While Vancouver dispensary operators anxiously wait to learn if they’ll be allowed to remain in business once a new legal framework takes effect, the National Post has published an article that claims to reveal some of what is contained in the document.
“The key recommendation of the panel charged with outlining the framework for Canada’s legal marijuana regime is that the system should be geared toward getting rid of the $7-billion-a-year black market,” columnist John Ivison wrote. “Sources familiar with the report, which is expected to be made public Dec. 21, say all the other recommendations flow from that guiding principle.”
That means the price of a gram of marijuana should start at $10 or less, the report is said to recommend.
Many other questions of how recreational marijuana should be distributed and regulated will be left up to the provinces to answer, according to the Post’s article, which is based on anonymous sources.
That includes setting age restrictions on purchases and rules around where and when one can buy cannabis.
“In provinces like B.C., which already has a large number of pot shops, the expectation is that the provincial government will require dispensaries to buy marijuana from a licensed producer,” the Post’s story reads.

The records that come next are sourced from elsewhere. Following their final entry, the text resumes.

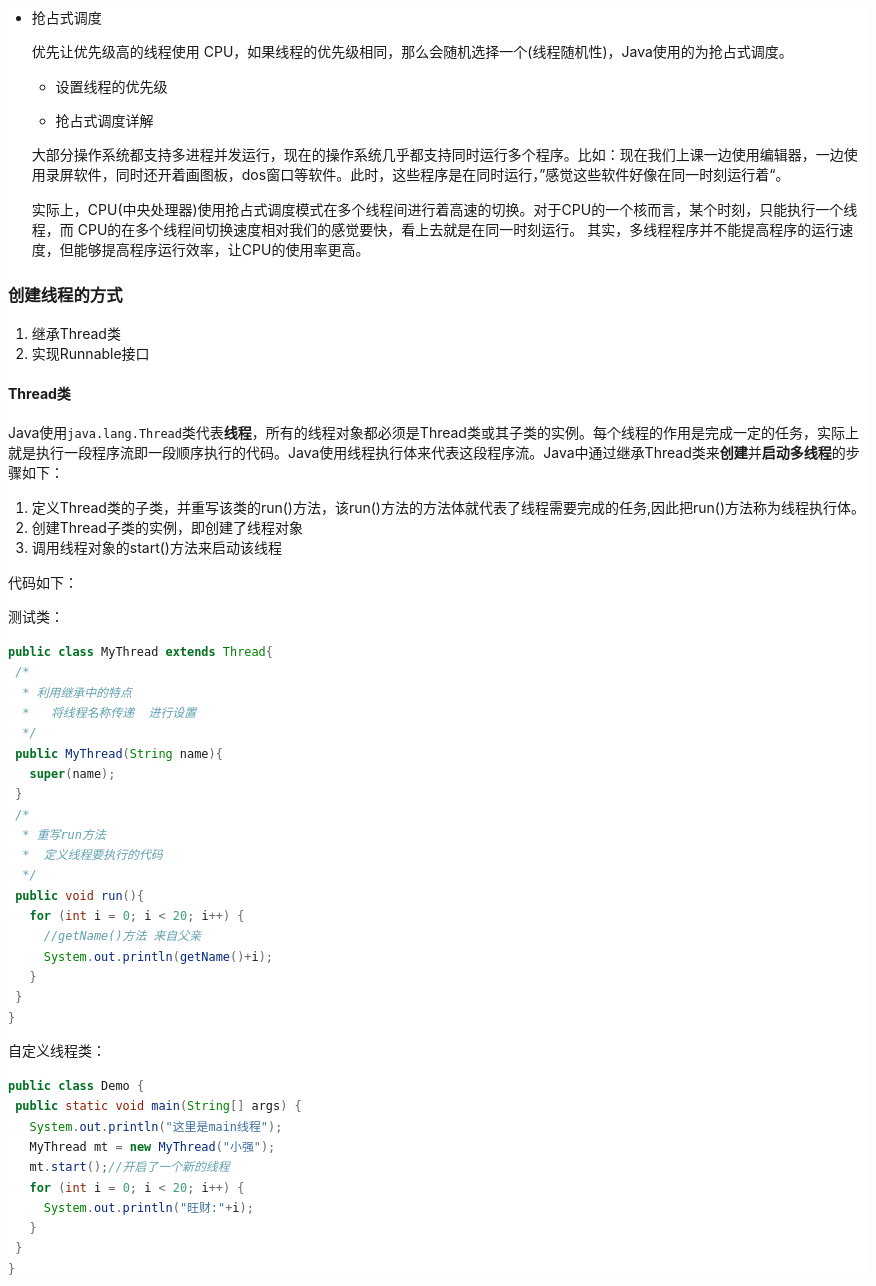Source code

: - 抢占式调度

  优先让优先级高的线程使用 CPU，如果线程的优先级相同，那么会随机选择一个(线程随机性)，Java使用的为抢占式调度。

    - 设置线程的优先级

    -  抢占式调度详解

  大部分操作系统都支持多进程并发运行，现在的操作系统几乎都支持同时运行多个程序。比如：现在我们上课一边使用编辑器，一边使用录屏软件，同时还开着画图板，dos窗口等软件。此时，这些程序是在同时运行，”感觉这些软件好像在同一时刻运行着“。

  实际上，CPU(中央处理器)使用抢占式调度模式在多个线程间进行着高速的切换。对于CPU的一个核而言，某个时刻，只能执行一个线程，而 CPU的在多个线程间切换速度相对我们的感觉要快，看上去就是在同一时刻运行。
  其实，多线程程序并不能提高程序的运行速度，但能够提高程序运行效率，让CPU的使用率更高。

### 创建线程的方式
1. 继承Thread类
2. 实现Runnable接口
#### Thread类
Java使用`java.lang.Thread`类代表**线程**，所有的线程对象都必须是Thread类或其子类的实例。每个线程的作用是完成一定的任务，实际上就是执行一段程序流即一段顺序执行的代码。Java使用线程执行体来代表这段程序流。Java中通过继承Thread类来**创建**并**启动多线程**的步骤如下：

1. 定义Thread类的子类，并重写该类的run()方法，该run()方法的方法体就代表了线程需要完成的任务,因此把run()方法称为线程执行体。
2. 创建Thread子类的实例，即创建了线程对象
3. 调用线程对象的start()方法来启动该线程

代码如下：

测试类：

 ```java
public class MyThread extends Thread{
  /*
   * 利用继承中的特点
   *   将线程名称传递  进行设置
   */
  public MyThread(String name){
    super(name);
  }
  /*
   * 重写run方法
   *  定义线程要执行的代码
   */
  public void run(){
    for (int i = 0; i < 20; i++) {
      //getName()方法 来自父亲            
      System.out.println(getName()+i);
    }
  }
}
 ```

自定义线程类：

 ```java
public class Demo {
  public static void main(String[] args) {
    System.out.println("这里是main线程");
    MyThread mt = new MyThread("小强");
    mt.start();//开启了一个新的线程    
    for (int i = 0; i < 20; i++) {
      System.out.println("旺财:"+i);
    }
  }
} 
 ```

If the Ottawa does say that specialized storefronts like those in Vancouver will not contravene new federal rules for the sale of marijuana, all eyes in Vancouver’s cannabis industry will turn to Premier Christy Clark and the B.C. Liberals. Up until now, the province has tried its best to avoid taking any sort of position on recreational marijuana, although in January, B.C. health minister Terry Lake did say he personally would prefer it if marijuana sales were integrated into liquor stores.
The Post report notes that other provinces such as Ontario may favour a model where marijuana sales are integrated into liquor stores or pharmacies. Those options will also be available to the B.C. government, though the situation here is complicated by the large number of storefronts that have already operated in Vancouver and other cities for several years now and, in a few cases, even decades.

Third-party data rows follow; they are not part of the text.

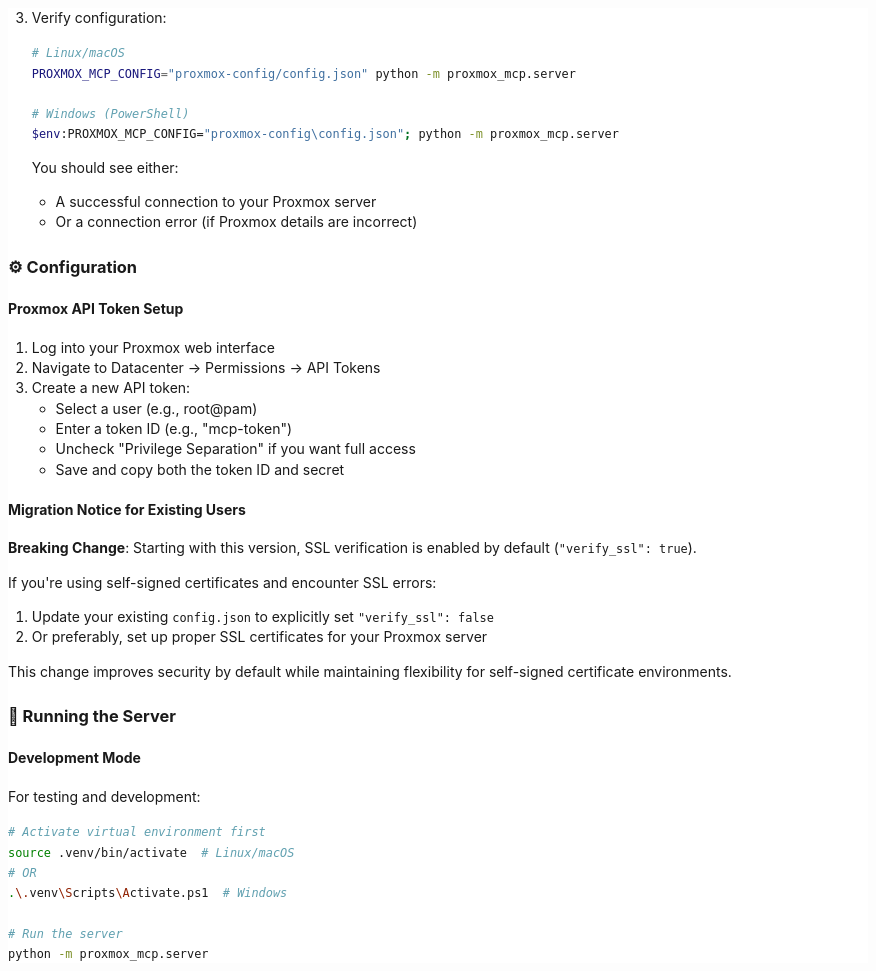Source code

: 3. Verify configuration:

    ```bash
    # Linux/macOS
    PROXMOX_MCP_CONFIG="proxmox-config/config.json" python -m proxmox_mcp.server

    # Windows (PowerShell)
    $env:PROXMOX_MCP_CONFIG="proxmox-config\config.json"; python -m proxmox_mcp.server
    ```

    You should see either:

    - A successful connection to your Proxmox server
    - Or a connection error (if Proxmox details are incorrect)

### ⚙️ Configuration

#### Proxmox API Token Setup

1. Log into your Proxmox web interface
2. Navigate to Datacenter -> Permissions -> API Tokens
3. Create a new API token:
   - Select a user (e.g., root@pam)
   - Enter a token ID (e.g., "mcp-token")
   - Uncheck "Privilege Separation" if you want full access
   - Save and copy both the token ID and secret

#### Migration Notice for Existing Users

**Breaking Change**: Starting with this version, SSL verification is enabled by default (`"verify_ssl": true`).

If you're using self-signed certificates and encounter SSL errors:

1. Update your existing `config.json` to explicitly set `"verify_ssl": false`
2. Or preferably, set up proper SSL certificates for your Proxmox server

This change improves security by default while maintaining flexibility for self-signed certificate environments.

### 🚀 Running the Server

#### Development Mode

For testing and development:

```bash
# Activate virtual environment first
source .venv/bin/activate  # Linux/macOS
# OR
.\.venv\Scripts\Activate.ps1  # Windows

# Run the server
python -m proxmox_mcp.server
```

There is also legitimacy to the industry here since the City of Vancouver began regulating marijuana dispensaries earlier this year, charging licensing fees, levying fines for noncompliance, and setting rules for how they should conduct their business despite the sale of cannabis remaining illegal under federal law.
The task force’s report is also said to include some discussion of expanding the federal government’s existing mail-order system for medical marijuana to extend to purchases of recreational pot.
Legislation based in part on the independent body’s report is expected to be tabled in the spring of 2017.
The task force consists of nine individuals who were tasked with setting guiding principles for the country’s path to marijuana legalization. From B.C., the group includes: Dr. Perry Kendall, who is B.C.’s senior public health official; Susan Boyd, a professor at the University of Victoria who played a role in shaping B.C. polices on harm reduction; and George Chow, a former Vancouver city councillor who was once a vocal opponent of Vancouver’s first supervised-injection site.
It is chaired by Anne McLellan, a former Alberta MP who was instrumental in seeing marijuana activist Marc Emery extradited to the United States. Dr. Mark Ware serves as task force vice chair. He’s the executive director of the Consortium for the Investigation of Cannabinoids—a nonprofit research group that focuses on marijuana’s therapeutic applications—and an associate professor of family medicine at McGill University.
The task force’s report is a nonbinding document that only consists of recommendations. Health Minister Jane Philpott has said legislation that takes those recommendations into account will be tabled in the legislature in the spring of 2017.